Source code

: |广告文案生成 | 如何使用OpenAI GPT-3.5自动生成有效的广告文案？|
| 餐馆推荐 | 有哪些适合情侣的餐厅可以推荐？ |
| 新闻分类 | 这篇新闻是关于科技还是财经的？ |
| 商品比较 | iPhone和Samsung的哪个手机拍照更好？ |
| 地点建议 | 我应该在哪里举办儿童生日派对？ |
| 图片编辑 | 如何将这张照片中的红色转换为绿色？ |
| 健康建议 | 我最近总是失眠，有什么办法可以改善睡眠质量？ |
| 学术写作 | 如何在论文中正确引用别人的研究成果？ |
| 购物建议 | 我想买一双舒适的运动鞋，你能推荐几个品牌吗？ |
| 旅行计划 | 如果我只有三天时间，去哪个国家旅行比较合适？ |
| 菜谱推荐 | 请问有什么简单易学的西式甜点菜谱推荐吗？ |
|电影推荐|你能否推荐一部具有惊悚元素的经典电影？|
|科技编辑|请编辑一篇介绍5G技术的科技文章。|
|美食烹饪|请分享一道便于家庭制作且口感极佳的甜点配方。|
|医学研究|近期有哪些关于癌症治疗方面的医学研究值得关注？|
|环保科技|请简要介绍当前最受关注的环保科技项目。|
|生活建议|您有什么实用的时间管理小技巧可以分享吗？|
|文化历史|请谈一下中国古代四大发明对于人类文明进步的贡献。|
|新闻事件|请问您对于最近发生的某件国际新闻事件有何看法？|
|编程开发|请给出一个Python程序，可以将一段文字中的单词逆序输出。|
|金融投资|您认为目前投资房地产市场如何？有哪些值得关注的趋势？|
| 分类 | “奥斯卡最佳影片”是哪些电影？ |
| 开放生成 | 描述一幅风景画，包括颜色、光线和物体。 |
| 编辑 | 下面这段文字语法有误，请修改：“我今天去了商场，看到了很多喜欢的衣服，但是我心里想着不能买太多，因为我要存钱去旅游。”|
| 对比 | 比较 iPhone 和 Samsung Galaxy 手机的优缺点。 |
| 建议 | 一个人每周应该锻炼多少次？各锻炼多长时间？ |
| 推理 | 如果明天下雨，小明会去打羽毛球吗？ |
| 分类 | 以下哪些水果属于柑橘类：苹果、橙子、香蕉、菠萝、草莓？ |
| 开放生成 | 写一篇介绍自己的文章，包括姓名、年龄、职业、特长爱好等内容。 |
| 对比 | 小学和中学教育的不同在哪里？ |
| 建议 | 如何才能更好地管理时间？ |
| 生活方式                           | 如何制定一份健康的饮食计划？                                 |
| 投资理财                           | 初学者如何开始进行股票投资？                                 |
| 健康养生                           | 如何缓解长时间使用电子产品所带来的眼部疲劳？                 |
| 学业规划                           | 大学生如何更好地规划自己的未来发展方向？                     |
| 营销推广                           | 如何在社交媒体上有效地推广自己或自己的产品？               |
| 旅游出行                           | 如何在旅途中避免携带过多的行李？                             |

· · ·

TO-DO ITEM: Please return the lines above exactly, from the first one down to the line with "推理 | 如果明天下雨，小明会去打羽毛球吗？ |", and stop after that line.

RESULT FOR THIS TASK:
Source code

: |广告文案生成 | 如何使用OpenAI GPT-3.5自动生成有效的广告文案？|
| 餐馆推荐 | 有哪些适合情侣的餐厅可以推荐？ |
| 新闻分类 | 这篇新闻是关于科技还是财经的？ |
| 商品比较 | iPhone和Samsung的哪个手机拍照更好？ |
| 地点建议 | 我应该在哪里举办儿童生日派对？ |
| 图片编辑 | 如何将这张照片中的红色转换为绿色？ |
| 健康建议 | 我最近总是失眠，有什么办法可以改善睡眠质量？ |
| 学术写作 | 如何在论文中正确引用别人的研究成果？ |
| 购物建议 | 我想买一双舒适的运动鞋，你能推荐几个品牌吗？ |
| 旅行计划 | 如果我只有三天时间，去哪个国家旅行比较合适？ |
| 菜谱推荐 | 请问有什么简单易学的西式甜点菜谱推荐吗？ |
|电影推荐|你能否推荐一部具有惊悚元素的经典电影？|
|科技编辑|请编辑一篇介绍5G技术的科技文章。|
|美食烹饪|请分享一道便于家庭制作且口感极佳的甜点配方。|
|医学研究|近期有哪些关于癌症治疗方面的医学研究值得关注？|
|环保科技|请简要介绍当前最受关注的环保科技项目。|
|生活建议|您有什么实用的时间管理小技巧可以分享吗？|
|文化历史|请谈一下中国古代四大发明对于人类文明进步的贡献。|
|新闻事件|请问您对于最近发生的某件国际新闻事件有何看法？|
|编程开发|请给出一个Python程序，可以将一段文字中的单词逆序输出。|
|金融投资|您认为目前投资房地产市场如何？有哪些值得关注的趋势？|
| 分类 | “奥斯卡最佳影片”是哪些电影？ |
| 开放生成 | 描述一幅风景画，包括颜色、光线和物体。 |
| 编辑 | 下面这段文字语法有误，请修改：“我今天去了商场，看到了很多喜欢的衣服，但是我心里想着不能买太多，因为我要存钱去旅游。”|
| 对比 | 比较 iPhone 和 Samsung Galaxy 手机的优缺点。 |
| 建议 | 一个人每周应该锻炼多少次？各锻炼多长时间？ |
| 推理 | 如果明天下雨，小明会去打羽毛球吗？ |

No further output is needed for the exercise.